The hourly employees at torched businesses aren’t going to be getting paychecks in December, because a violent mob decided that their outrage at the law functioning properly was more important than Ferguson residents’ jobs. Sure, the property owners have insurance. They can rebuild. That doesn’t mean that they’re going to rebuild in Ferguson. You know what these riots have done for Ferguson? Increased the insurance premiums by quite a bit, I’m sure. How many businesses that weren’t looted and burned are going to quietly close over the next year, because their profitability couldn’t keep up with increased insurance premiums? How many minimum-wage employees in Ferguson just lost their jobs because these agitators decided to give rhetorical cover to rioting and looting?

What does a Walgreens or a Little Ceasar’s have to do with police misconduct? What do retail stores have to do with the justice system? What do the owners of those properties have to do with what happened to Brown?
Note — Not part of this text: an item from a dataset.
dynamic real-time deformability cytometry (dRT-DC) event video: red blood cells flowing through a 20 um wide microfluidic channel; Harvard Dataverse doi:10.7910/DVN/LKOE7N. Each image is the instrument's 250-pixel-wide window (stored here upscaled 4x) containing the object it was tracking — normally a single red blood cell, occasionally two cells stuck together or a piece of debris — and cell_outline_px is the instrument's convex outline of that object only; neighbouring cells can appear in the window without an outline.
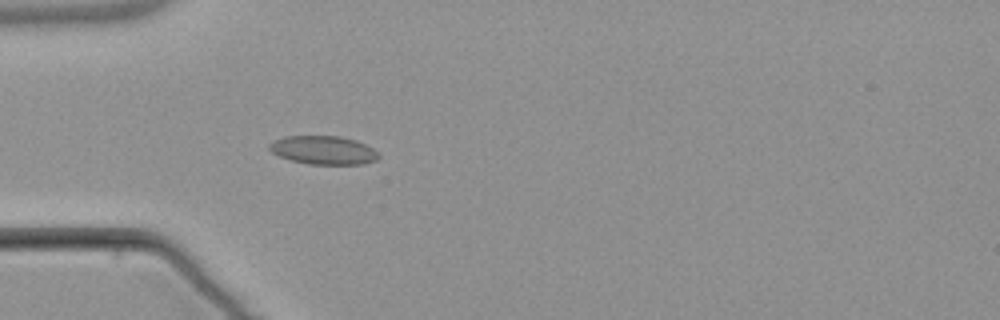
{"species": "common noctule bat (a hibernating species)", "species_latin": "Nyctalus noctula", "temperature_condition": "warm", "stored_images_in_passage": 5, "camera_frame_rate_fps": 3000, "um_per_image_px": 0.085, "animal": {"sex": "male", "body_mass_g": 21.5, "forearm_length_mm": 52.0}, "frame": {"image": 1, "passage_image": 5, "time_ms": 4.667, "image_size_px": [1000, 320], "cell_outline_px": [[380, 156], [376, 160], [364, 164], [308, 164], [292, 160], [280, 156], [272, 152], [268, 148], [268, 144], [284, 136], [340, 136], [356, 140], [372, 148]], "centroid_in_image_um": [27.49, 12.76], "position_along_channel_um": 57.5, "area_um2": 18.03}}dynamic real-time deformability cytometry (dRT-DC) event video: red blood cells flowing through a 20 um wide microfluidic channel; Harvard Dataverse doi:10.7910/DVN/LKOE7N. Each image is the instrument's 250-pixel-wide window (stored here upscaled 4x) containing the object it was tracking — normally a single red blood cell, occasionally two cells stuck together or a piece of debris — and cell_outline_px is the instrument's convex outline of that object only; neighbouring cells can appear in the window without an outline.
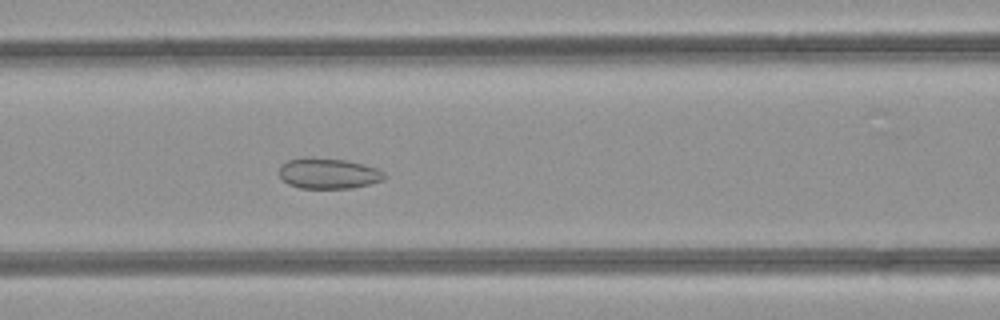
{"species": "common noctule bat (a hibernating species)", "species_latin": "Nyctalus noctula", "temperature_condition": "room temperature", "stored_images_in_passage": 49, "camera_frame_rate_fps": 3000, "um_per_image_px": 0.085, "animal": {"sex": "female", "body_mass_g": 21.9}, "frame": {"image": 1, "passage_image": 21, "time_ms": 6.667, "image_size_px": [1000, 320], "cell_outline_px": [[384, 180], [352, 188], [300, 188], [288, 184], [280, 176], [280, 164], [288, 160], [304, 156], [308, 156], [344, 160], [376, 168], [384, 172]], "centroid_in_image_um": [27.86, 14.73], "position_along_channel_um": 138.7, "area_um2": 18.73}}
NOTHING. I don’t approve of riots and property damage, but I would have at least a little bit of respect if the rioting had targeted, say, the Ferguson police department. I mean, a crowd gathered there, so it’s not like they didn’t know where it was. How about burning City Hall, just down the road and around the corner? I mean, that would actually be a genuine political statement, and I don’t really have a problem with putting government employees out of work, unlike retail minions who need all the pay they can get. Even if I still wouldn’t approve of the property damage, mind you.

No, there’s no virtue in the rioting in Ferguson, no bigger picture, no noble anger or righteous outrage. These aren’t civil rights protesters or freedom fighters or even political revolutionaries. They’re just thugs grabbing an excuse to engage in violence and robbery, ignoring the pleas of the Brown family, ignoring the welfare of the people of Ferguson, and using a tragedy as an excuse to spread misery and pain.